Tal Steiner, diretor executivo do Comitê Público de Israel contra a Tortura, diz que enquanto ouvem histórias sobre a escalada de abusos e tortura nas prisões israelenses desde 7 de outubro, foi negado acesso a advogados e grupos de monitoramento. Seis prisioneiros morreram em circunstâncias pouco claras e o Comité Contra a Tortura está preocupado, mas não consegue obter detalhes. Parte do abuso, acredita Steiner, advém da escalada de actos de violência durante os interrogatórios num sistema repleto de maus-tratos e tortura. Ela também vê os actos gerais de privação como mensagens de motivação política enviadas pelo ministro nacionalista da segurança nacional, Itimar Ben Gvir. “O facto de lhes ter sido negada a possibilidade de tomar banho, a escassez de alimentos, a falta de energia, o facto de estarem desligados do mundo exterior”, diz Steiner, “todas essas são medidas que nada têm a ver com segurança e são puramente punitivas”.

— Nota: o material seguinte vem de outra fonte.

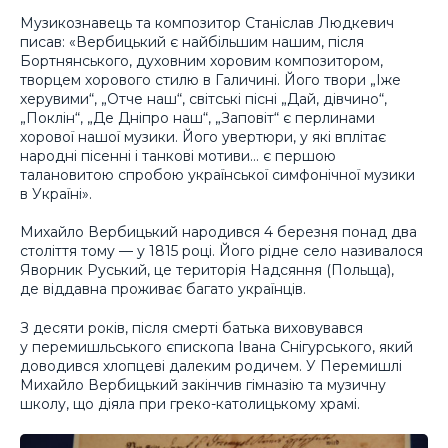
Музикознавець та композитор Станіслав Людкевич
писав: «Вербицький є найбільшим нашим, після
Бортнянського, духовним хоровим композитором,
творцем хорового стилю в Галичині. Його твори „Іже
херувими“, „Отче наш“, світські пісні „Дай, дівчино“,
„Поклін“, „Де Дніпро наш“, „Заповіт“ є перлинами
хорової нашої музики. Його увертюри, у які вплітає
народні пісенні і танкові мотиви… є першою
талановитою спробою української симфонічної музики
в Україні».
Михайло Вербицький народився 4 березня понад два
століття тому — у 1815 році. Його рідне село називалося
Яворник Руський, це територія Надсяння (Польща),
де віддавна проживає багато українців.
З десяти років, після смерті батька виховувався
у перемишльського єпископа Івана Снігурського, який
доводився хлопцеві далеким родичем. У Перемишлі
Михайло Вербицький закінчив гімназію та музичну
школу, що діяла при греко-католицькому храмі.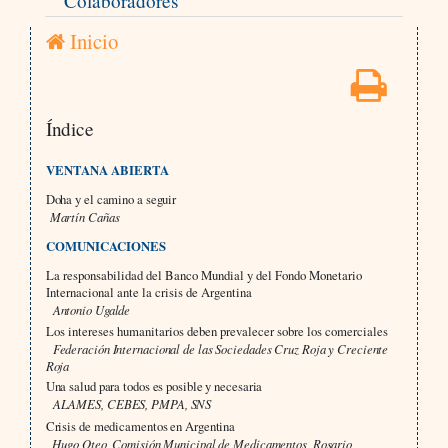
Colaboradores
Inicio
Índice
VENTANA ABIERTA
Doha y el camino a seguir
Martín Cañas
COMUNICACIONES
La responsabilidad del Banco Mundial y del Fondo Monetario
Internacional ante la crisis de Argentina
Antonio Ugalde
Los intereses humanitarios deben prevalecer sobre los comerciales
Federación Internacional de las Sociedades Cruz Roja y Creciente
Roja
Una salud para todos es posible y necesaria
ALAMES, CEBES, PMPA, SNS
Crisis de medicamentos en Argentina
Hugo Oteo, Comisión Municipal de Medicamentos, Rosario,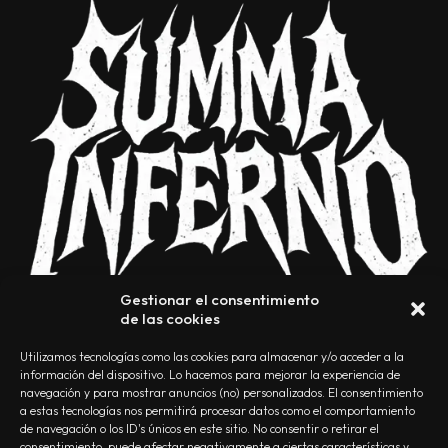
Gestionar el consentimiento
de las cookies
Utilizamos tecnologías como las cookies para almacenar y/o acceder a la
información del dispositivo. Lo hacemos para mejorar la experiencia de
navegación y para mostrar anuncios (no) personalizados. El consentimiento
a estas tecnologías nos permitirá procesar datos como el comportamiento
NOSOTROS
CONTACTO
EDITORIAL
POLÍTICA DE PRIVACIDAD
de navegación o los ID's únicos en este sitio. No consentir o retirar el
consentimiento, puede afectar negativamente a ciertas características y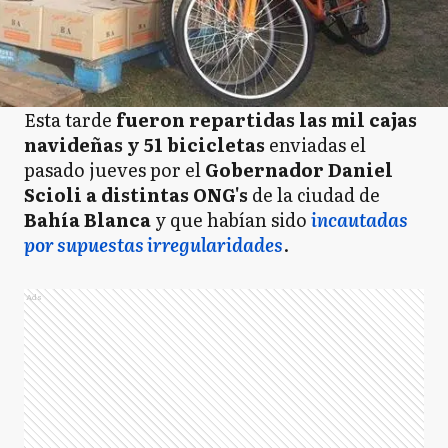
Esta tarde
fueron repartidas las mil cajas
navideñas y 51 bicicletas
enviadas el
pasado jueves por el
Gobernador Daniel
Scioli a distintas ONG's
de la ciudad de
Bahía Blanca
y que habían sido
incautadas
por supuestas irregularidades
.
Ads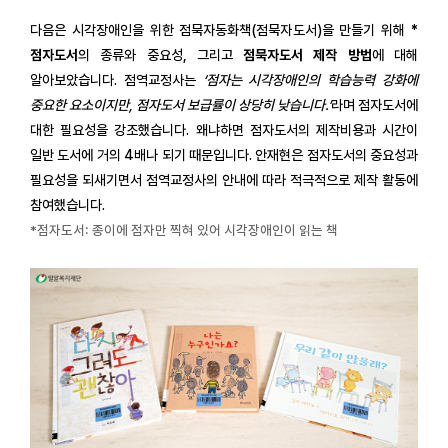
다음은 시각장애인을 위한 점묵자동화책(점묵자도서)을 만들기 위해
*
점자도서
의 종류와 중요성, 그리고
점묵자도서 제작 방법
에 대해
알아보았습니다. 점역교정사는
‘점자는 시각장애인의 학습능력 강화에
중요한 요소이지만, 점자도서 보급률이 상당히 낮습니다.’
라며 점자도서에
대한 필요성을 강조했습니다. 왜냐하면 점자도서의 제작비용과 시간이
일반 도서에 거의 4배나 되기 때문입니다. 안재현은 점자도서의 중요성과
필요성을 되새기면서 점역교정사의 안내에 따라 적극적으로 제작 활동에
참여했습니다
.
*점자도서: 종이에 점자만 찍혀 있어 시각장애인이 읽는 책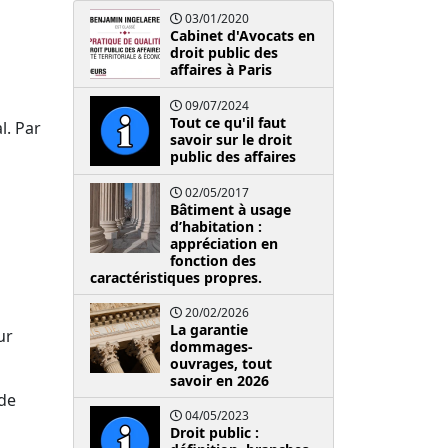
03/01/2020
Cabinet d'Avocats en
droit public des
affaires à Paris
09/07/2024
Tout ce qu'il faut
l. Par
savoir sur le droit
public des affaires
02/05/2017
Bâtiment à usage
d’habitation :
appréciation en
fonction des
caractéristiques propres.
20/02/2026
La garantie
ur
dommages-
ouvrages, tout
savoir en 2026
 de
04/05/2023
Droit public :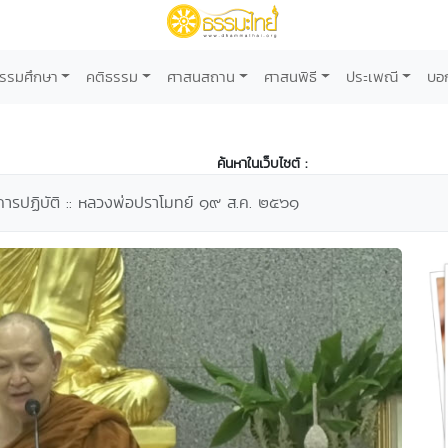
รรมศึกษา
คติธรรม
ศาสนสถาน
ศาสนพิธี
ประเพณี
บอ
ค้นหาในเว็บไซต์ :
ารปฏิบัติ :: หลวงพ่อปราโมทย์ ๑๙ ส.ค. ๒๕๖๑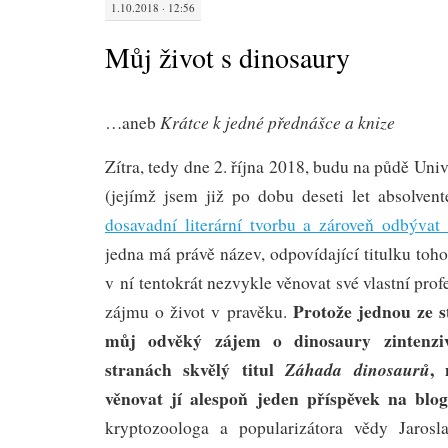
1.10.2018 · 12:56
Můj život s dinosaury
Krátce k jedné přednášce a knize
…aneb
Zítra, tedy dne 2. října 2018, budu na půdě Uni
(jejímž jsem již po dobu deseti let absolve
dosavadní literární tvorbu a zároveň odbývat
jedna má právě název, odpovídající titulku toh
v ní tentokrát nezvykle věnovat své vlastní pro
Protože jednou ze s
zájmu o život v pravěku.
můj odvěký zájem o dinosaury zintenziv
stranách skvělý titul
, 
Záhada dinosaurů
věnovat jí alespoň jeden příspěvek na blog
kryptozoologa a popularizátora vědy Jaros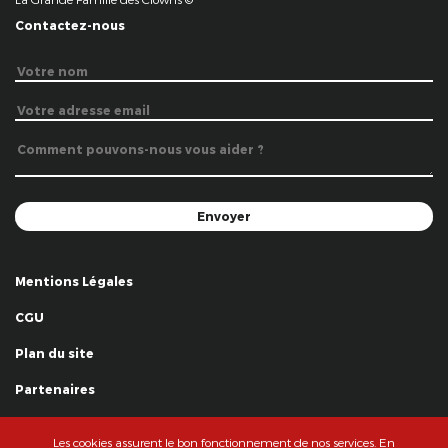
Contactez-nous
Mentions Légales
CGU
Plan du site
Partenaires
Remerciements
Les cookies assurent le bon fonctionnement de nos services. En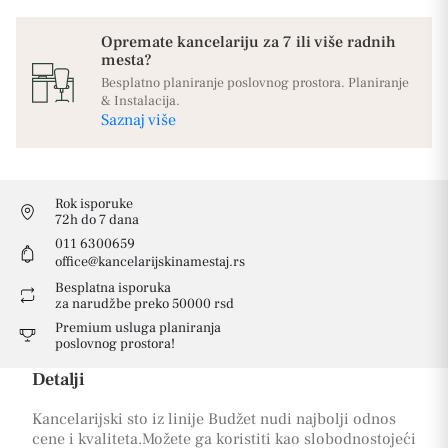
Opremate kancelariju za 7 ili više radnih
mesta?
Besplatno planiranje poslovnog prostora. Planiranje
& Instalacija.
Saznaj više
Rok isporuke
72h do 7 dana
011 6300659
office@kancelarijskinamestaj.rs
Besplatna isporuka
za narudžbe preko 50000 rsd
Premium usluga planiranja
poslovnog prostora!
Detalji
Kancelarijski sto iz linije Budžet nudi najbolji odnos
cene i kvaliteta.Možete ga koristiti kao slobodnostojeći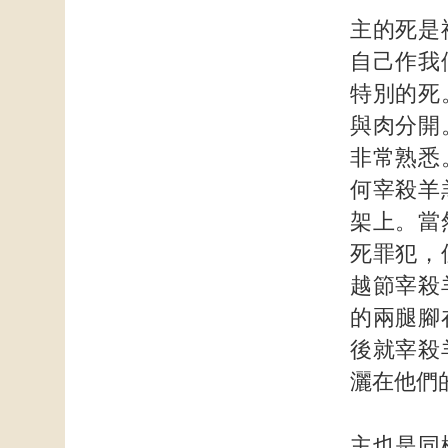
主的死是
自己作我
特別的死
與肉分開
非常熟悉
何宰殺羊
架上。當
死罪犯，
越節宰殺
的兩腿腳
後就宰殺
灑在他們
主也是同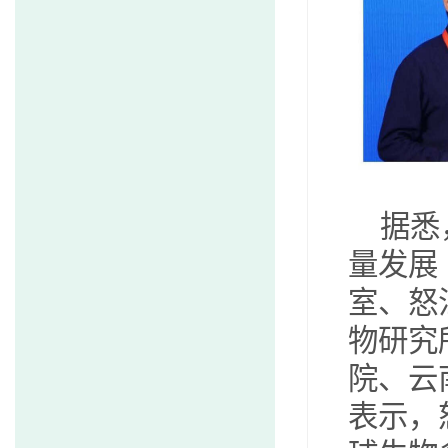
据悉
量发展
室、怒
物研究
院、云
表示，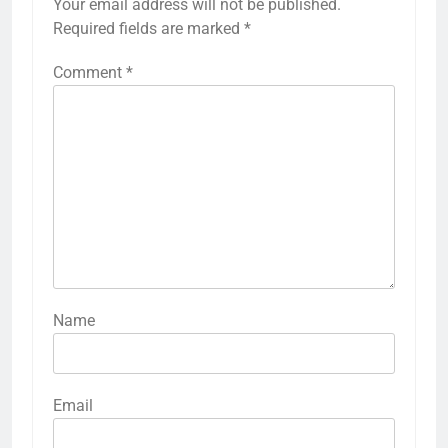
Your email address will not be published.
Required fields are marked
*
Comment
*
Name
Email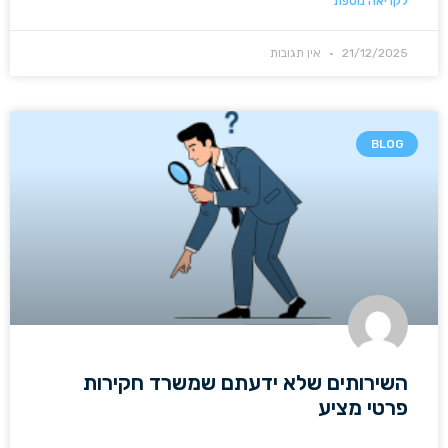
לקריאה נוספת
21/12/2025
אין תגובות
BLOG
השירותים שלא ידעתם שמשרד חקירות
פרטי מציע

Envolta com um keffiyeh vermelho sobre os ombros enquanto está em um salão de recepção nos arredores de Ramallah depois de ser libertada de dois anos de cativeiro israelense na noite de sexta-feira, Fairouz Al Baw, de 26 anos, está pálida e exausta, mas desafiadora e determinada. Da cidade de Abu Dis, na Cisjordânia, ela está furiosa com o tratamento que recebeu ao lado de outros palestinos nas prisões de Israel desde o início da guerra. “Não tivemos comunicação com nossas famílias, fomos espancados, eles nos atingiram com gás lacrimogêneo”.

Acusada de esfaquear um israelita – uma acusação que ela nega – Al Baw foi detida sem acusação nem julgamento durante dois anos ao abrigo de uma cláusula do regime militar israelita chamada detenção administrativa que remonta ao Mandato Britânico. A disposição, que pode ser prorrogada à vontade por ordem do comandante militar regional, nega aos palestinianos, que, ao contrário dos israelitas, estão sujeitos à lei militar e não à lei civil, qualquer processo devido ou direitos legais.

Al Baw e mais de 30 outras mulheres e crianças foram libertadas para serem recebidas como heróis numa Cisjordânia onde as vitórias são poucas, entre postos de controlo fechados, ataques militares crescentes e ataques de colonos que não pararam desde a trégua. Foi uma cena que Israel estava determinado a evitar, lançando gás lacrimogéneo e disparando balas de borracha contra as famílias e multidões que se reuniram para acolher os libertados. Depois de múltiplas descargas de gás lacrimogéneo que fizeram com que pessoas de todas as idades engasgassem, os autocarros conduzidos pela Cruz Vermelha que transportavam os prisioneiros foram apinhados por multidões que agitavam bandeiras do Hamas enquanto atravessavam o posto de controlo da Prisão de Ofer, num sinal de desafio a Israel e à Autoridade Palestiniana.

Tendendo

Embora comemorativas na recepção, as libertações de prisioneiros e o retorno dos reféns foram agridoces. Não há sensação de folia ou mesmo de alívio colectivo, ambos atingidos pelo nível impressionante de mortes e devastação em Gaza e pela carnificina de 7 de Outubro. liberados lembram aos palestinos dos milhares que ainda estão presos, enquanto Israel leva mais a cada noite.

Apesar da sua liberdade inesperada, para Al Baw ela está incompleta por causa daqueles que foram deixados para trás e temperada pelo custo astronómico para Gaza. “É felicidade envolta em tristeza.”